WHAT YOU SHOULD DO
Transcribe exactly the span of lines that begins the records and ends with the line holding "2. Webster NS, Thomas", both boundary lines included.

------

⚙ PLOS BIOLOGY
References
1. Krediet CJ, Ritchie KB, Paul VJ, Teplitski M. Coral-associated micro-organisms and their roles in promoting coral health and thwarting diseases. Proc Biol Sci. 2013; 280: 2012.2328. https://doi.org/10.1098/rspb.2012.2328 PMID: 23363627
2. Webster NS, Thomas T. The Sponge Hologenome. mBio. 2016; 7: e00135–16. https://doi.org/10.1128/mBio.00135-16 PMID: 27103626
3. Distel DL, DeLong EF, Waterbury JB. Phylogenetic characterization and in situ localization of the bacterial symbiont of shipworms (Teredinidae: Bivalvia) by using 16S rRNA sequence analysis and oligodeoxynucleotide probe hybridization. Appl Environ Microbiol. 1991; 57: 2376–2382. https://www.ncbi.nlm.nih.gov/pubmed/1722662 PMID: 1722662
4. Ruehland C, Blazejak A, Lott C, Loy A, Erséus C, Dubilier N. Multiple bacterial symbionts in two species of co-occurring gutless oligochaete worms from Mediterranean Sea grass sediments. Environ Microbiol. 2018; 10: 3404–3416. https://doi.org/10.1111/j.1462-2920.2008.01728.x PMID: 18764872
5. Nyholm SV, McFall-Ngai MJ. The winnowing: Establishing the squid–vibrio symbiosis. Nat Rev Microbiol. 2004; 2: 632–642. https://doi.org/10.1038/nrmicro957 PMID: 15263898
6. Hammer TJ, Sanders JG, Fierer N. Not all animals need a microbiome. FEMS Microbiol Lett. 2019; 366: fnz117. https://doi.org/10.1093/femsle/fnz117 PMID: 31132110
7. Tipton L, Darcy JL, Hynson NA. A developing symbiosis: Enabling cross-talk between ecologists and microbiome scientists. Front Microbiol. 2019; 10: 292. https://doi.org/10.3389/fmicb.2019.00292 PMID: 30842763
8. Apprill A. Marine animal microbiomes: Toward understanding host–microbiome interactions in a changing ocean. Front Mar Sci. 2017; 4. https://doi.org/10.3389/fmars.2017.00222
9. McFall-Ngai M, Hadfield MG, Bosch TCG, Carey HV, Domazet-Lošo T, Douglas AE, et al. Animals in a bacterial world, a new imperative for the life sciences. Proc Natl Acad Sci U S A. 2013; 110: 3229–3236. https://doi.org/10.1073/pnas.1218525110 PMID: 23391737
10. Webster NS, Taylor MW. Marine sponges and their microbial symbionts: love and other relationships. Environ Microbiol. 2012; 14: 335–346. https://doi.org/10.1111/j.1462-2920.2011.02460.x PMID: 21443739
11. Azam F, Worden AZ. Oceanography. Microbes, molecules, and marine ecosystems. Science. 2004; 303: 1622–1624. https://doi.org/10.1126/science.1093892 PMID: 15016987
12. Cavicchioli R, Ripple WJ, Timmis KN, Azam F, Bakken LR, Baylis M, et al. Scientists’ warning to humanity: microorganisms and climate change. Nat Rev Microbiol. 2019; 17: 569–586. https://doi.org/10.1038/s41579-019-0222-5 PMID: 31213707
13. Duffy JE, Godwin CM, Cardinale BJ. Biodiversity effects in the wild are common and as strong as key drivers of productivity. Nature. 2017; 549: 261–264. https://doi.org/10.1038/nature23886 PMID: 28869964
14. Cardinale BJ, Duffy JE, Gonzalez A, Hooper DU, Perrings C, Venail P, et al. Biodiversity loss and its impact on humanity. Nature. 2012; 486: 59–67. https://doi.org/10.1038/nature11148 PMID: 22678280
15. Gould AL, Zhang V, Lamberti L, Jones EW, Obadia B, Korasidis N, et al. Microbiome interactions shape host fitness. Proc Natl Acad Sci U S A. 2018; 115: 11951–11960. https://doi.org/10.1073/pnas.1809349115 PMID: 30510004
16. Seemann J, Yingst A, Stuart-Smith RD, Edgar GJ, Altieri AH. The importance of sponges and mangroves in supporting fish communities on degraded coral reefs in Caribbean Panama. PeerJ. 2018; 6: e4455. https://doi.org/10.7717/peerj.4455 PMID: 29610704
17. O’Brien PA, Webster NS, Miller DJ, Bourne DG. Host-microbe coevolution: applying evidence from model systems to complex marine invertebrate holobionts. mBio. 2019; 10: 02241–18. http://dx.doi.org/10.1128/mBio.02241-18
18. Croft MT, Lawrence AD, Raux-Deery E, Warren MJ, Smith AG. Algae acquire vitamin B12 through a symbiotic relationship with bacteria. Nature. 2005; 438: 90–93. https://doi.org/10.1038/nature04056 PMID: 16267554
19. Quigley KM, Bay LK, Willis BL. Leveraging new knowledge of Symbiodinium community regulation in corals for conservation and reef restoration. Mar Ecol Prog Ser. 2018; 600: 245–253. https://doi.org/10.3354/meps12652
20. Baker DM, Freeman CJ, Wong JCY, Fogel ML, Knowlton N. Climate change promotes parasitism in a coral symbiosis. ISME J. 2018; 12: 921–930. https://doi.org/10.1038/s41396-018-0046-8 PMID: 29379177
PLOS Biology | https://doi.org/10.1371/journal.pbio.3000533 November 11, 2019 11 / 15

------

EXERCISE RESPONSE
⚙ PLOS BIOLOGY
References
1. Krediet CJ, Ritchie KB, Paul VJ, Teplitski M. Coral-associated micro-organisms and their roles in promoting coral health and thwarting diseases. Proc Biol Sci. 2013; 280: 2012.2328. https://doi.org/10.1098/rspb.2012.2328 PMID: 23363627
2. Webster NS, Thomas T. The Sponge Hologenome. mBio. 2016; 7: e00135–16. https://doi.org/10.1128/mBio.00135-16 PMID: 27103626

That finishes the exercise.